Page 1 of Justified Lies

Prologue

A suburb of Vancouver, BC

October

Not again. Lianna Bennett sat up in bed, her heart beating painfully in her chest. The phone had stopped ringing, but she knew it was only a matter of time before it began again. She resisted the urge to flick on the lamp. It put a spotlight on her, as if whoever was insistently calling her night after night was watching. Instead, she unstuck a tendril of hair from her cheek and willed her pulse to slow.

Swinging her feet over the side, Lianna crept from her bed. Tiptoeing through the darkness, she made her way over to the doors of her balcony. Ever so slightly, she parted the blinds and peered into the night. Thanks to a cloudless sky, the grounds of her property were aglow from the moonlight. All was still, yet it did little to calm her nerves.

Ring.Ring. Lianna knew it was coming yet the sound still made her heart leap. Striding over to her nightstand, she quickly snatched up her cell phone before the sound could wake the kids. Digging deep for bravery she didn’t feel, she tried to sound unbothered.

“What?”

Breathing. It was always the same, slow, and steady breathing. The calm composure of the sound unnerved her.Click. And that was it. On script, the caller disconnected.

Standing in the darkness, phone in hand, she struggled not to drown in the depths of her loneliness. The churning in her stomach now a familiar ache. For the past few weeks, she had the nagging sensation of being watched. The feeling was unsettling, and the nightly calls were starting to take their toll. The number calling her mirrored her own, or as the cell phone company called it, a spoof, which prevented her from blocking it. She could turn her phone off but then she was cut off from the outside world. The idea of no text messages from her best friends, no calls from her in-laws getting through all night was just as unsettling.

Replacing the phone, she sluggishly climbed back into bed. There was no way she would fall back to sleep anytime soon, but Lianna was too tired to do anything else. She closed her eyes to avoid watching the shadows. Against her will her thoughts drifted. It had been two weeks to the day that the calls started. Coincidentally, it had been two months to the day that the single mother from down the street had gone missing.

Chapter One

Lianna had just zipped up the lunchbox and stored it in the refrigerator when the doorbell rang.

“Annie, please start cleaning up that Play-Doh,” she called out to her almost four-year-old who was keeping herself busy, and messy, at the dining table.

Hustling down the hall, she pulled the door open just as a hurried knock sounded. A pair of big blue eyes twinkled up at her. Jacob Williamson, her son’s best friend, stood there expectantly.

“Is Harris ready for practice?” the boy asked.

Lianna had lost track of time. Turning, she hollered up to the second floor.

“Harris, Jacob is here, are you ready for football practice?” She hoped one of them was responsible.

“Mom, I can’t find my jockstrap.”

Lianna smiled, it was flag football.
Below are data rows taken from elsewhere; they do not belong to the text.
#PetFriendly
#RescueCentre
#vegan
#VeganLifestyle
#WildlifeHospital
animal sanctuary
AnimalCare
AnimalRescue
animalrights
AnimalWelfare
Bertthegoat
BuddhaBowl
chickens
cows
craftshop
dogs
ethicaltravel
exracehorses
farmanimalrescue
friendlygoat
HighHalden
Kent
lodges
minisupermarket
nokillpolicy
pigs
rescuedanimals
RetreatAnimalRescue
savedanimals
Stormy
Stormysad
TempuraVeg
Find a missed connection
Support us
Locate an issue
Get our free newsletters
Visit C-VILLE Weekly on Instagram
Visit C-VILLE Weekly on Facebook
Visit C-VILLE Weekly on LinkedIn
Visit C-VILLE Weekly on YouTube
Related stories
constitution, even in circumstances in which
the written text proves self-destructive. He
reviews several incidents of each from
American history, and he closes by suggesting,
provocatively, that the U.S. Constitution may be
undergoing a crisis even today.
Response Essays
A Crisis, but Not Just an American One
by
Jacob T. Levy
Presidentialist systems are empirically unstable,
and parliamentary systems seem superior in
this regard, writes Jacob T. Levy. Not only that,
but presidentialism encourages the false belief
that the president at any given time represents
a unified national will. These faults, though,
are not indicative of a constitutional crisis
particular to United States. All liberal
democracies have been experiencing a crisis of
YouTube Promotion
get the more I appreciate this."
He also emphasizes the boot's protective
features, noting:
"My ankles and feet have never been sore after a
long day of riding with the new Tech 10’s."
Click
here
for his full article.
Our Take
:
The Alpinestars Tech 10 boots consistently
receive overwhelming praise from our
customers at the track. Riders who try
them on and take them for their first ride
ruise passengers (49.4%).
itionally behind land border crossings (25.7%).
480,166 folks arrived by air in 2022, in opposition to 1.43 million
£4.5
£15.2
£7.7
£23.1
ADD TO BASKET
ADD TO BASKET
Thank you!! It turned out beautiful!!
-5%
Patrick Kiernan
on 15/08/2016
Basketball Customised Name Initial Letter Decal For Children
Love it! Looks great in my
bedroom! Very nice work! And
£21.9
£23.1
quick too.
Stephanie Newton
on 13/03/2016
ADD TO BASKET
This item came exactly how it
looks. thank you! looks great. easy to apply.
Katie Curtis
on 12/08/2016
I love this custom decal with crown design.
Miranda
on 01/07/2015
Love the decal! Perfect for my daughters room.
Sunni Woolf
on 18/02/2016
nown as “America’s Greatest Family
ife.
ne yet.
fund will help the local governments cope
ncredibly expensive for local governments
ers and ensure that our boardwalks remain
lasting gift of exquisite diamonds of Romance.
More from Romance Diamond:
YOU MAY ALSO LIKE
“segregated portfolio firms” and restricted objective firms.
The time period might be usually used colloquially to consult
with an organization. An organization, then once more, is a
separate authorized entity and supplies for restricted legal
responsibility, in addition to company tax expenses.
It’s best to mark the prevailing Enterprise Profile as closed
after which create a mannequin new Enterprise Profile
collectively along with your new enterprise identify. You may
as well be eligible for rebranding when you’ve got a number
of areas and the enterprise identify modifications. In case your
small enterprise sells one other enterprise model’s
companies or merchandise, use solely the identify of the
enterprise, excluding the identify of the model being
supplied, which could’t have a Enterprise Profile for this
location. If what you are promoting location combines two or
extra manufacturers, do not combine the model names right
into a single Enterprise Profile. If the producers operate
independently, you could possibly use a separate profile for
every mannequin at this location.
Harris barely needed any equipment, especially a jockstrap, but he loved to play the part.

“Did you look in your underwear drawer?” Lianna asked, knowing he didn’t.

Her answer was in the form of two heavy feet bounding down the stairs.

“Got it!” Harris exclaimed as the one-man stampede made it to the bottom.

“Do you have your water bottle?”

“Yep,” the boy replied, holding it up.

“Is it full?”

“No…”

“Okay, put on your cleats. I’ll be right back.”

Lianna sprinted down the hall and into the kitchen, filling up the bottle at record speed. She got it to Harris as he finished the laces on his cleats.

“Ask Gabe to double knot those when you get to the field.”

A deep blush crept up Harris’s face. “I can tie my own shoes, Mom,” he said bashfully, looking to see if his best friend had overheard.